Cross-posted from Brainstorm…
One reason I was so excited to join Brainstorm was that it presented a chance to go toe-to-toe once in awhile with my colleague and friend, Kevin Carey. Over the years I’ve read Kevin’s work frequently, and often found myself respectfully disagreeing with him. What’s the best is that our points of disagreement are always worth arguing over—as we are both so clearly interested in seeing major changes when it comes to equity and educational attainment.
This past week presented an illustration. I wrote a critique of an American Enterprise Institute report Kevin co-authored, and he responded with a post taking on some of my points. Since I have plenty to say in turn, and since I think this is a discussion very much worth having, I want to continue the debate here.
My main point in the original post was that the AEI authors jumped to conclusions I don’t find particularly helpful. They want to do something about low graduation rates, but prematurely conclude the solutions lie in changing institutional practices. Kevin replied with “colleges make a difference” and who would want to argue otherwise?
Well, in some sense—me. To put a finer point on it, I argue they individually make a difference, but mainly on the margins and for uncomfortable reasons.
Here’s the outline of what I’m thinking. First, I emphatically believe that there’s an economic payoff to years of college, and credentials in particular, and that most students learn at least something during the time they spend in college. I also buy the research of Jennie Brand & Yu Xie (and others) who find that students least likely to attend college are in fact most likely to benefit from attending. This is why I’m for greater equity in access and completion. Second, I definitely do not believe that the sources of observed differentials in student outcomes among colleges—things like levels of student engagement, graduation rates, and returns to the degree—are about institutional policies and practices of the kind Kevin’s referring to. Why? Since at least to some degree, most of our colleges select kids for admission based on evidence that they will be engaged and “able to benefit” from the experience–and they do this in different ways and to differing degrees– then variation in graduation rates is clearly going to result.

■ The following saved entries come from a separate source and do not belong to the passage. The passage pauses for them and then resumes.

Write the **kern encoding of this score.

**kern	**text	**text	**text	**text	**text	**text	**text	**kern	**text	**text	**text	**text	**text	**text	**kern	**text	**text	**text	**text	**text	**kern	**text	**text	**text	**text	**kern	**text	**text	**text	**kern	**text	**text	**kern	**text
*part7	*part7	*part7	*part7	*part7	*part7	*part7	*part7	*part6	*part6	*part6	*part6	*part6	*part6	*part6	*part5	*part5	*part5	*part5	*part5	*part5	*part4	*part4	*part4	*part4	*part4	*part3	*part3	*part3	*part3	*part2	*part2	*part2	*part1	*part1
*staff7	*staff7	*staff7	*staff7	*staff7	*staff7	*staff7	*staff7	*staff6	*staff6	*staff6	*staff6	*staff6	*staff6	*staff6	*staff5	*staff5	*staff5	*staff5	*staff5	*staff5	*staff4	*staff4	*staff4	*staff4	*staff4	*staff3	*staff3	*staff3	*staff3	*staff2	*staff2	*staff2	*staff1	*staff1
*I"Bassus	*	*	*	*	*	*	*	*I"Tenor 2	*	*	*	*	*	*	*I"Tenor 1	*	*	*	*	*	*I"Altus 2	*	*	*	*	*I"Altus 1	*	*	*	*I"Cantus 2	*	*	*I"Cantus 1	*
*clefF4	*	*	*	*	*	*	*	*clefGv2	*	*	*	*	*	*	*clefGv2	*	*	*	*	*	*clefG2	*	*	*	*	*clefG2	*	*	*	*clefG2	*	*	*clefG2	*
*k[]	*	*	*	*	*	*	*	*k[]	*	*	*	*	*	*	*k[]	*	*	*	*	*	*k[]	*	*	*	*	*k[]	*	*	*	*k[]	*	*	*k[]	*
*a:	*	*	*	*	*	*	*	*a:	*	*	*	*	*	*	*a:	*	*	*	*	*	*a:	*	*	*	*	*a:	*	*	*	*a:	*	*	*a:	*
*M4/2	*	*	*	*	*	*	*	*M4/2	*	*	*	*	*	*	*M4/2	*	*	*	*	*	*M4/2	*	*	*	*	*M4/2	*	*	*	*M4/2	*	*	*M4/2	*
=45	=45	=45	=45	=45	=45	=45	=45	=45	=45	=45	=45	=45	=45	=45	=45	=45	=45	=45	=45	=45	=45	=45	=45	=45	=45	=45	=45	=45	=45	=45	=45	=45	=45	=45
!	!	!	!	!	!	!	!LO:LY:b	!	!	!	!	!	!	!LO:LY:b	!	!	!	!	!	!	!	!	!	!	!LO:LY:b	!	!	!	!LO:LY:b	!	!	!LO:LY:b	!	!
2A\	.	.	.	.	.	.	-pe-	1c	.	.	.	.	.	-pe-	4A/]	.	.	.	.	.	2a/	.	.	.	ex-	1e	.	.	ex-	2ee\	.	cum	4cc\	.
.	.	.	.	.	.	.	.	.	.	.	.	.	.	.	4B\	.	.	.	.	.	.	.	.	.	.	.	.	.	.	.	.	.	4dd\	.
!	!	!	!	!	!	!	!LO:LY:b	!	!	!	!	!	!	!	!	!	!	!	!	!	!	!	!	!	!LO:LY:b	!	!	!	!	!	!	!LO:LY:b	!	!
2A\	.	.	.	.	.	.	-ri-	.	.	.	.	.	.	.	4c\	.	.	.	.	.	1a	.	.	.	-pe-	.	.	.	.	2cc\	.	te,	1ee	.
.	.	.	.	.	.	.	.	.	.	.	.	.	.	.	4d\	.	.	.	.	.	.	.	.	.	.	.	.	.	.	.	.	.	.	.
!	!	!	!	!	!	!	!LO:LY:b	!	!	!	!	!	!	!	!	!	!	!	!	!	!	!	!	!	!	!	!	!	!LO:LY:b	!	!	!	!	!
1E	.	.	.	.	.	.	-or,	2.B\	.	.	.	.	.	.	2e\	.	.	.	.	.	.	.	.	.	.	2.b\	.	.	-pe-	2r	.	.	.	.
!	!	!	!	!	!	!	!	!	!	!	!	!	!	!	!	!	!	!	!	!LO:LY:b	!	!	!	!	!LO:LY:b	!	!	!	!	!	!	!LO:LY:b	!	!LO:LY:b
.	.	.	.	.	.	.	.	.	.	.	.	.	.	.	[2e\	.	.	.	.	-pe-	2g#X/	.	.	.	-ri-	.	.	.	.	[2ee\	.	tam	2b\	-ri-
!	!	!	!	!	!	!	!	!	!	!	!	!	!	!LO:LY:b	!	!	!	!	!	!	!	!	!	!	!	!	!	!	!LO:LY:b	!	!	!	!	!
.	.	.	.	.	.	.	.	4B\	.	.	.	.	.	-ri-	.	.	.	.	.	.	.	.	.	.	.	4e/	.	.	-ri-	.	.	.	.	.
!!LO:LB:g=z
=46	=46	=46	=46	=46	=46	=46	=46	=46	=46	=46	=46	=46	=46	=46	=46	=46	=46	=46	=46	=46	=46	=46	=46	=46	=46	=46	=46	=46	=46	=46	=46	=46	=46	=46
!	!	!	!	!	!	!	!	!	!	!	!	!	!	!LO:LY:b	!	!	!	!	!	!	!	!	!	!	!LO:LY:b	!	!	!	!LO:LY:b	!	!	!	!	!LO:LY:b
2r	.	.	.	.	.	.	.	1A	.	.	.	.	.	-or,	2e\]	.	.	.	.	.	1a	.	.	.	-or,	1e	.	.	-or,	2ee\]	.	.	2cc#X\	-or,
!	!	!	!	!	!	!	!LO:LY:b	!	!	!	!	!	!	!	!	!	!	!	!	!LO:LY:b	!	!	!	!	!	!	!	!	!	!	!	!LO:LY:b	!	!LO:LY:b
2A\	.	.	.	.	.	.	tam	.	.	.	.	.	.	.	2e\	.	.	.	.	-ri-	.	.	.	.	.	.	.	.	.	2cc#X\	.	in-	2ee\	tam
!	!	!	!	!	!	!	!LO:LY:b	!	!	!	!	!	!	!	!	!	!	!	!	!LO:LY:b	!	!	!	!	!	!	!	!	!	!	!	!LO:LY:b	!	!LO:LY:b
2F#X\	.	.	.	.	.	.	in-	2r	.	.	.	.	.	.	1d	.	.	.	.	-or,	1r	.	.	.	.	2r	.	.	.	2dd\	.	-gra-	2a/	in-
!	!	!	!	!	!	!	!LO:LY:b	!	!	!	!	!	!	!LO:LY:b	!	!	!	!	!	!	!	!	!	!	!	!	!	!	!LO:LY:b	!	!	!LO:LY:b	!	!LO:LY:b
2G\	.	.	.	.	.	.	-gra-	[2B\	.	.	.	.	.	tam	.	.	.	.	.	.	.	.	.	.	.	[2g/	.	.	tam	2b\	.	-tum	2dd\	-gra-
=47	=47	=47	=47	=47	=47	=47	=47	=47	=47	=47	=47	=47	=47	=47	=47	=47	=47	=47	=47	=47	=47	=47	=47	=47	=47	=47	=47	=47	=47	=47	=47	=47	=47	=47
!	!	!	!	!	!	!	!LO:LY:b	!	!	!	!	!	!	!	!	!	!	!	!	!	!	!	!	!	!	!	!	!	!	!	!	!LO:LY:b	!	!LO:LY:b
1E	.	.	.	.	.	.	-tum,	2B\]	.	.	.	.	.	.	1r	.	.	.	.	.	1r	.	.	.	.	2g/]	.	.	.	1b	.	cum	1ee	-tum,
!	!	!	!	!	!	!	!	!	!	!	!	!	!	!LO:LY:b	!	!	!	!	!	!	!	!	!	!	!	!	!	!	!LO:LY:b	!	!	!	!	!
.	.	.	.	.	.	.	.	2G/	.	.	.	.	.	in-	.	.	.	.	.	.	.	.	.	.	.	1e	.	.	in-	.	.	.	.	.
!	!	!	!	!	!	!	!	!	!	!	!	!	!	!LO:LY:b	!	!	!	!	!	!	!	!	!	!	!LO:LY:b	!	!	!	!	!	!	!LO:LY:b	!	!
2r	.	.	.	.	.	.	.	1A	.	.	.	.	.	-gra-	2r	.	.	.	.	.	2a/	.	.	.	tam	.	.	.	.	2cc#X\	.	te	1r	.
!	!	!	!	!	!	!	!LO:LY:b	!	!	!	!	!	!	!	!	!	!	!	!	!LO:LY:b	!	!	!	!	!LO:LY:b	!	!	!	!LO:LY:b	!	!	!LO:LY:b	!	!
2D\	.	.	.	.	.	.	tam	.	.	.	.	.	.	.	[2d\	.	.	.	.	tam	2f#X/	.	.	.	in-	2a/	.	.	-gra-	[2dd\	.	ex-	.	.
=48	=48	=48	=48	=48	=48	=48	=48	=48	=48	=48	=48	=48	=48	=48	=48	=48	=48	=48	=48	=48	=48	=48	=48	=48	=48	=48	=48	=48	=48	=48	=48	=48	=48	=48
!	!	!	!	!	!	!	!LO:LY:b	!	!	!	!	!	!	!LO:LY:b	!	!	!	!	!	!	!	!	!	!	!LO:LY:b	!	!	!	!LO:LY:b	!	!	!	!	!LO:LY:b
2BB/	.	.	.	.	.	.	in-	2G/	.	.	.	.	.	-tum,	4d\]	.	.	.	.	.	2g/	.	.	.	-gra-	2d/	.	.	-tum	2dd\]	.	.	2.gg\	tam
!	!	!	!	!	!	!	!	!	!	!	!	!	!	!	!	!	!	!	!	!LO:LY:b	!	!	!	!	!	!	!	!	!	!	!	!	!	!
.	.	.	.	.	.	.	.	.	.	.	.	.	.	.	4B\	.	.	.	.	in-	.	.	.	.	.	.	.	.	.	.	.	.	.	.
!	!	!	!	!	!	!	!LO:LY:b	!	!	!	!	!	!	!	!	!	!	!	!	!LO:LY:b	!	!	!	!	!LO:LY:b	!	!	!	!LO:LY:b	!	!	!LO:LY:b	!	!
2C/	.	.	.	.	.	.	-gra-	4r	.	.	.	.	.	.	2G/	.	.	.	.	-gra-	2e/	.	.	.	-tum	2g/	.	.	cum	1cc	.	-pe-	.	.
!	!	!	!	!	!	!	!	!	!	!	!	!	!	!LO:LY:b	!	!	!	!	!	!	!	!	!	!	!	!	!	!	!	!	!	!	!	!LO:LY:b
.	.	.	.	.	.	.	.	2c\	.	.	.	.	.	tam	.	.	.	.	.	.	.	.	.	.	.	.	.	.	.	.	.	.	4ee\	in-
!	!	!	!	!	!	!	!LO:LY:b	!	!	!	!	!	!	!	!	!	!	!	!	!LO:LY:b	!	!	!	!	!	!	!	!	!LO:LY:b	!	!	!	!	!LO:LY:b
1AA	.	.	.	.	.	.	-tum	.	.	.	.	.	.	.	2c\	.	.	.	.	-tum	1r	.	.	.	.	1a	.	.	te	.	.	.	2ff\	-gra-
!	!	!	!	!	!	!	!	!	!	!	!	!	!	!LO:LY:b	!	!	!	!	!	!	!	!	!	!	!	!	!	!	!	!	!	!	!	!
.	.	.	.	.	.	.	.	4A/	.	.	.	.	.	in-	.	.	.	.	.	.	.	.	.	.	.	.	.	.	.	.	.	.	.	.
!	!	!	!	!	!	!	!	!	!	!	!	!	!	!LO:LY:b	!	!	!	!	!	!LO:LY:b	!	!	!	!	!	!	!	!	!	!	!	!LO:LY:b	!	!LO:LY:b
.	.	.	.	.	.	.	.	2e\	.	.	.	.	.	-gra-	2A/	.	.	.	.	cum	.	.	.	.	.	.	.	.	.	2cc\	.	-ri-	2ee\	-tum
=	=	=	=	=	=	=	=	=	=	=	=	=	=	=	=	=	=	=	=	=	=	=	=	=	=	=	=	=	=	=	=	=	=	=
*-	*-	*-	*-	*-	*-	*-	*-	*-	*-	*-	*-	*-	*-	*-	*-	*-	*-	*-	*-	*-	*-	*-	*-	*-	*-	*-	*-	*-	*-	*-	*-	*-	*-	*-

So that’s why colleges themselves probably only matter on the margins. And here comes the “uncomfortable” part. We have to recognize that (like it or not) the primary functions of our colleges and universities are (1) facilitating the creation of social networks and (2) credentialing. We go to college to hang out with people who will later be our friends, spouses, colleagues, and Facebook buddies– and these people will help us find jobs and make good connections throughout our lives. We also go so that future employers will find us more desirable– whether or not they should.
Ultimately, I don’t think that detracts from the importance of higher education, and in particular from the goal of broadening access to higher education. It’s a gatekeeper, and more people need to get in. But it does—and should- detract from the sense that some colleges “do a better job” than others. What does that really mean when what they “do” is help you meet your socially advantaged counterparts and send smoke signals to employers? If that’s what you’re buying, and you understand that, ok. I don’t think most people do.
Now back to Kevin’s points. Sure, some colleges have high dropout rates and that’s a shame. Part of the reason is that they’re enrolling students who—a decade or two ago—wouldn’t have attended college. Now, in a college for all culture, they go. Some get a degree- and in this sense, opening doors is serving them well. Others suffer enormous personal costs, financial investments and feelings of personal failure. These things are hard to measure, but are undoubtedly affecting the numbers we observe. We hardly pay attention to (or measure) important factors like individuals’ health and development, and yet we assume that any remaining variation in outcomes (e.g. engagement or graduation rates) not accounted for by observable factors can be credited to college practices—instead of attributing the variation to the vast array of important predictors of individual functioning that we just don’t measure. Why?
If we want to make better policies to increase attainment and close gaps we need to get a better handle on what the real problems are. What if the differences in graduation rates are explained by differences in how mentally and physically prepared students at different colleges are for postsecondary education? Right now, that doesn’t show up in the data. So Kevin says the remaining variation is in the colleges’ domain. Yet if, based on that, we direct policy interventions at the colleges when the real problem is health, we’ll fail to generate change. That’s simply not useful, and potentially a waste of money. Why wait for research? This is why. We need more numbers, and less conjecture.